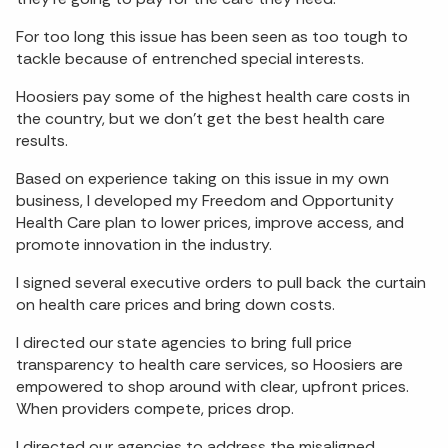
For too long this issue has been seen as too tough to
tackle because of entrenched special interests.
Hoosiers pay some of the highest health care costs in
the country, but we don’t get the best health care
results.
Based on experience taking on this issue in my own
business, I developed my Freedom and Opportunity
Health Care plan to lower prices, improve access, and
promote innovation in the industry.
I signed several executive orders to pull back the curtain
on health care prices and bring down costs.
I directed our state agencies to bring full price
transparency to health care services, so Hoosiers are
empowered to shop around with clear, upfront prices.
When providers compete, prices drop.
I directed our agencies to address the misaligned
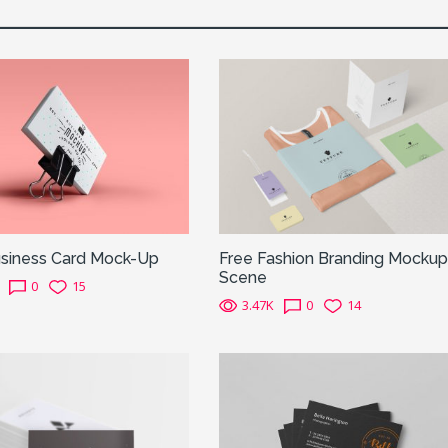
siness Card Mock-Up
Free Fashion Branding Mockup
Scene
0
15
3.47K
0
14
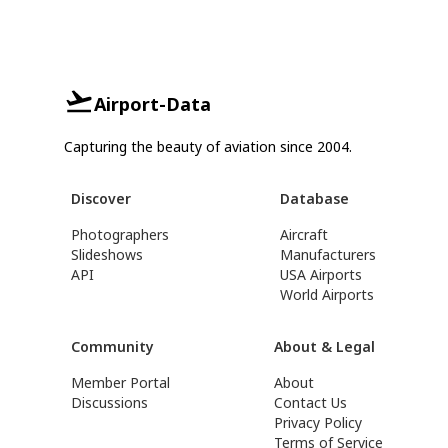
Airport-Data
Capturing the beauty of aviation since 2004.
Discover
Database
Photographers
Aircraft
Slideshows
Manufacturers
API
USA Airports
World Airports
Community
About & Legal
Member Portal
About
Discussions
Contact Us
Privacy Policy
Terms of Service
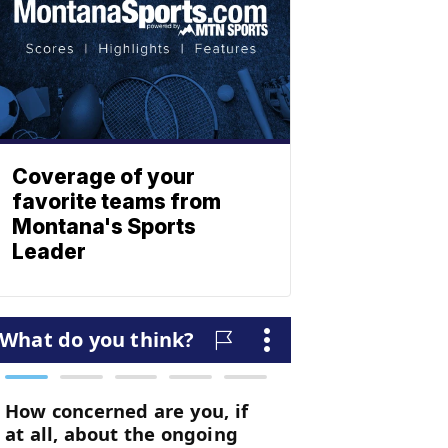
Coverage of your
favorite teams from
Montana's Sports
Leader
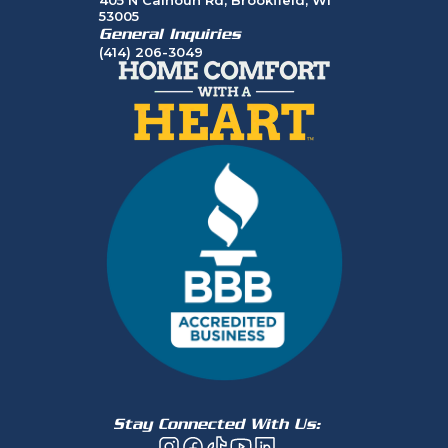
53005
General Inquiries
(414) 206-3049
Stay Connected With Us:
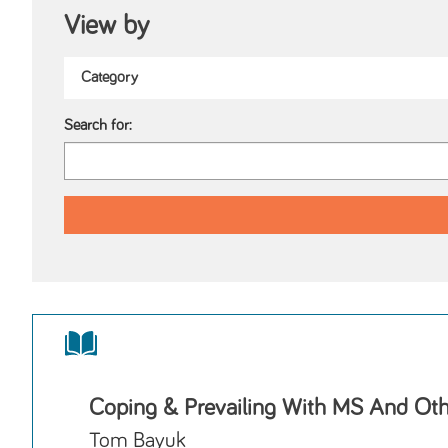
View by
Search for:
Coping & Prevailing With MS And Othe
Tom Bayuk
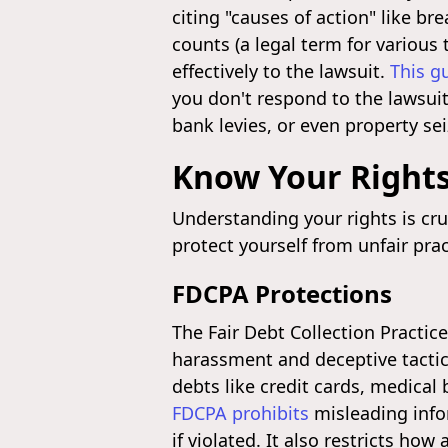
citing "causes of action" like b
counts (a legal term for various 
effectively to the lawsuit.
This g
you don't respond to the lawsui
bank levies, or even property se
Know Your Rights
Understanding your rights is cru
protect yourself from unfair pra
FDCPA Protections
The Fair Debt Collection Practic
harassment and deceptive tactics
debts like credit cards, medical
FDCPA prohibits
misleading info
if violated. It also restricts ho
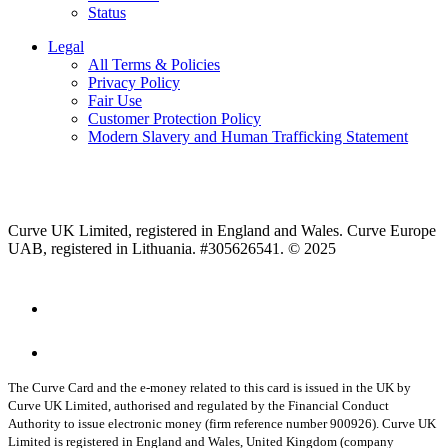
Status
Legal
All Terms & Policies
Privacy Policy
Fair Use
Customer Protection Policy
Modern Slavery and Human Trafficking Statement
Curve UK Limited, registered in England and Wales. Curve Europe
UAB, registered in Lithuania. #305626541. © 2025
The Curve Card and the e-money related to this card is issued in the UK by
Curve UK Limited, authorised and regulated by the Financial Conduct
Authority to issue electronic money (firm reference number 900926). Curve UK
Limited is registered in England and Wales, United Kingdom (company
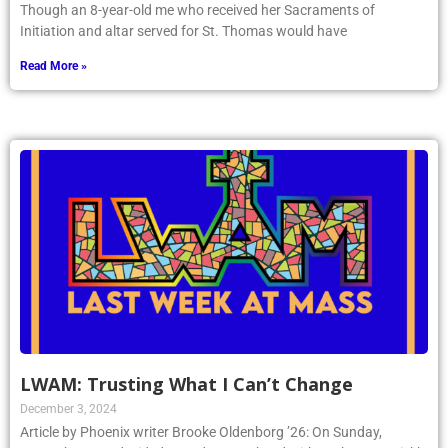
Though an 8-year-old me who received her Sacraments of
Initiation and altar served for St. Thomas would have
Read More »
LWAM: Trusting What I Can’t Change
December 3, 2024
Article by Phoenix writer Brooke Oldenborg ’26: On Sunday,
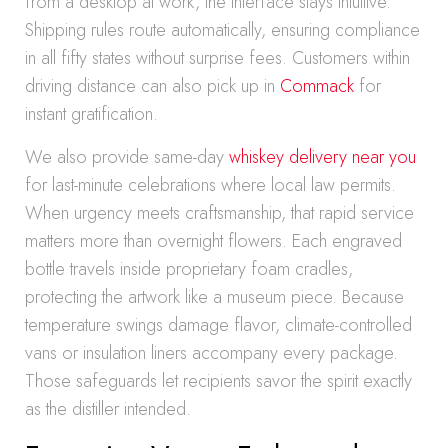
from a desktop at work, the interface stays intuitive.
Shipping rules route automatically, ensuring compliance
in all fifty states without surprise fees. Customers within
driving distance can also pick up in
Commack
for
instant gratification.
We also provide same-day
whiskey delivery near you
for last-minute celebrations where local law permits.
When urgency meets craftsmanship, that rapid service
matters more than overnight flowers. Each engraved
bottle travels inside proprietary foam cradles,
protecting the artwork like a museum piece. Because
temperature swings damage flavor, climate-controlled
vans or insulation liners accompany every package.
Those safeguards let recipients savor the spirit exactly
as the distiller intended.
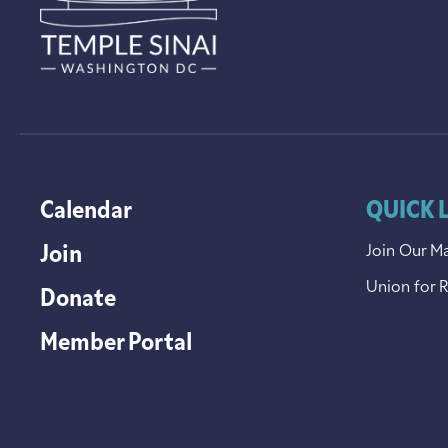
Calendar
QUICK 
Join
Join Our Ma
Union for 
Donate
Member Portal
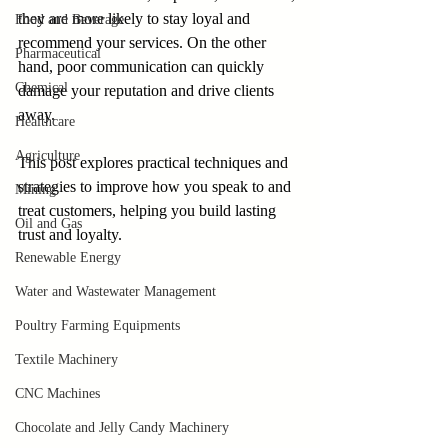
they are more likely to stay loyal and 
Food and Beverage
recommend your services. On the other 
Pharmaceutical
hand, poor communication can quickly 
Chemical
damage your reputation and drive clients 
away. 
Healthcare
Agriculture
This post explores practical techniques and 
strategies to improve how you speak to and 
Mining
treat customers, helping you build lasting 
Oil and Gas
trust and loyalty.
Renewable Energy
Water and Wastewater Management
Poultry Farming Equipments
Textile Machinery
CNC Machines
Chocolate and Jelly Candy Machinery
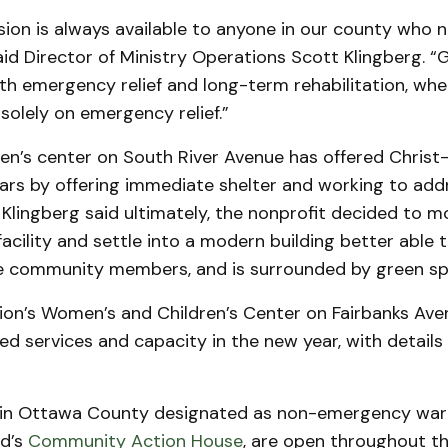
ion is always available to anyone in our county who 
aid Director of Ministry Operations Scott Klingberg. 
th emergency relief and long-term rehabilitation, wh
solely on emergency relief.”
en’s center on South River Avenue has offered Christ
ears by offering immediate shelter and working to add
. Klingberg said ultimately, the nonprofit decided to m
acility and settle into a modern building better able 
community members, and is surrounded by green sp
on’s Women’s and Children’s Center on Fairbanks Aven
d services and capacity in the new year, with details
in Ottawa County designated as non-emergency war
nd’s
Community Action House
, are open throughout t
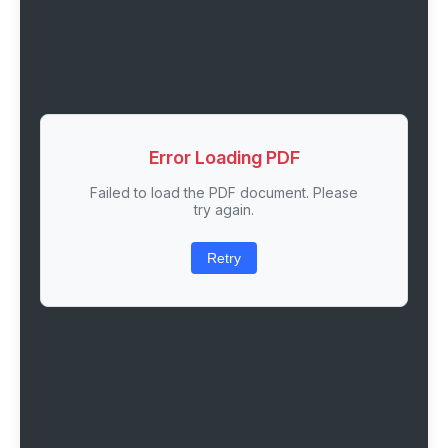
Error Loading PDF
Failed to load the PDF document. Please
try again.
Retry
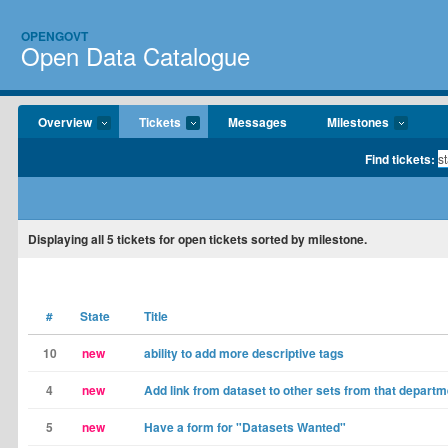
OPENGOVT
Open Data Catalogue
Overview
Tickets
Messages
Milestones
Find tickets:
Displaying
all 5
tickets for open tickets sorted by milestone.
#
State
Title
10
new
ability to add more descriptive tags
4
new
Add link from dataset to other sets from that departm
5
new
Have a form for "Datasets Wanted"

**Your task:** Revise the text of all the material so that each occurrence of "Hoosiers" reads "Indiana residents", keeping everything else unchanged. Leave the pictures out of your answer.

**Solution for this problem:**
For too long this issue has been seen as too tough to
tackle because of entrenched special interests.
Indiana residents pay some of the highest health care costs in
the country, but we don’t get the best health care
results.
Based on experience taking on this issue in my own
business, I developed my Freedom and Opportunity
Health Care plan to lower prices, improve access, and
promote innovation in the industry.
I signed several executive orders to pull back the curtain
on health care prices and bring down costs.
I directed our state agencies to bring full price
transparency to health care services, so Indiana residents are
empowered to shop around with clear, upfront prices.
When providers compete, prices drop.
I directed our agencies to address the misaligned
siness Card Mock-Up
Free Fashion Branding Mockup
Scene
0
15
3.47K
0
14
Airport-Data
Capturing the beauty of aviation since 2004.
Discover
Database
Photographers
Aircraft
Slideshows
Manufacturers
API
USA Airports
World Airports
Community
About & Legal
Member Portal
About
Discussions
Contact Us
Privacy Policy
Terms of Service
Coverage of your
favorite teams from
Montana's Sports
Leader
53005
General Inquiries
(414) 206-3049
Stay Connected With Us:
View by
Search for:
Coping & Prevailing With MS And Othe
Tom Bayuk
citing "causes of action" like b
counts (a legal term for various 
effectively to the lawsuit.
This g
you don't respond to the lawsui
bank levies, or even property se
Know Your Rights
Understanding your rights is cru
protect yourself from unfair pra
FDCPA Protections
The Fair Debt Collection Practic
harassment and deceptive tactics
debts like credit cards, medical
FDCPA prohibits
misleading info
if violated. It also restricts ho
Status
Legal
All Terms & Policies
Privacy Policy
Fair Use
Customer Protection Policy
Modern Slavery and Human Trafficking Statement
Curve UK Limited, registered in England and Wales. Curve Europe
UAB, registered in Lithuania. #305626541. © 2025
The Curve Card and the e-money related to this card is issued in the UK by
Curve UK Limited, authorised and regulated by the Financial Conduct
Authority to issue electronic money (firm reference number 900926). Curve UK
Limited is registered in England and Wales, United Kingdom (company
Though an 8-year-old me who received her Sacraments of
Initiation and altar served for St. Thomas would have
Read More »
LWAM: Trusting What I Can’t Change
December 3, 2024
Article by Phoenix writer Brooke Oldenborg ’26: On Sunday,
from a desktop at work, the interface stays intuitive.
Shipping rules route automatically, ensuring compliance
in all fifty states without surprise fees. Customers within
driving distance can also pick up in
Commack
for
instant gratification.
We also provide same-day
whiskey delivery near you
for last-minute celebrations where local law permits.
When urgency meets craftsmanship, that rapid service
matters more than overnight flowers. Each engraved
bottle travels inside proprietary foam cradles,
protecting the artwork like a museum piece. Because
temperature swings damage flavor, climate-controlled
vans or insulation liners accompany every package.
Those safeguards let recipients savor the spirit exactly
as the distiller intended.
Calendar
QUICK 
Join
Join Our Ma
Union for 
Donate
Member Portal
they are more likely to stay loyal and 
Food and Beverage
recommend your services. On the other 
Pharmaceutical
hand, poor communication can quickly 
Chemical
damage your reputation and drive clients 
away. 
Healthcare
Agriculture
This post explores practical techniques and 
strategies to improve how you speak to and 
Mining
treat customers, helping you build lasting 
Oil and Gas
trust and loyalty.
Renewable Energy
Water and Wastewater Management
Poultry Farming Equipments
Textile Machinery
CNC Machines
Chocolate and Jelly Candy Machinery
ion is always available to anyone in our county who 
aid Director of Ministry Operations Scott Klingberg. 
th emergency relief and long-term rehabilitation, wh
solely on emergency relief.”
en’s center on South River Avenue has offered Christ
ears by offering immediate shelter and working to add
. Klingberg said ultimately, the nonprofit decided to m
acility and settle into a modern building better able 
community members, and is surrounded by green sp
on’s Women’s and Children’s Center on Fairbanks Aven
d services and capacity in the new year, with details
in Ottawa County designated as non-emergency war
nd’s
Community Action House
, are open throughout t
Error Loading PDF
Failed to load the PDF document. Please
try again.
Retry
OPENGOVT
Open Data Catalogue
Overview
Tickets
Messages
Milestones
Find tickets:
Displaying
all 5
tickets for open tickets sorted by milestone.
#
State
Title
10
new
ability to add more descriptive tags
4
new
Add link from dataset to other sets from that departm
5
new
Have a form for "Datasets Wanted"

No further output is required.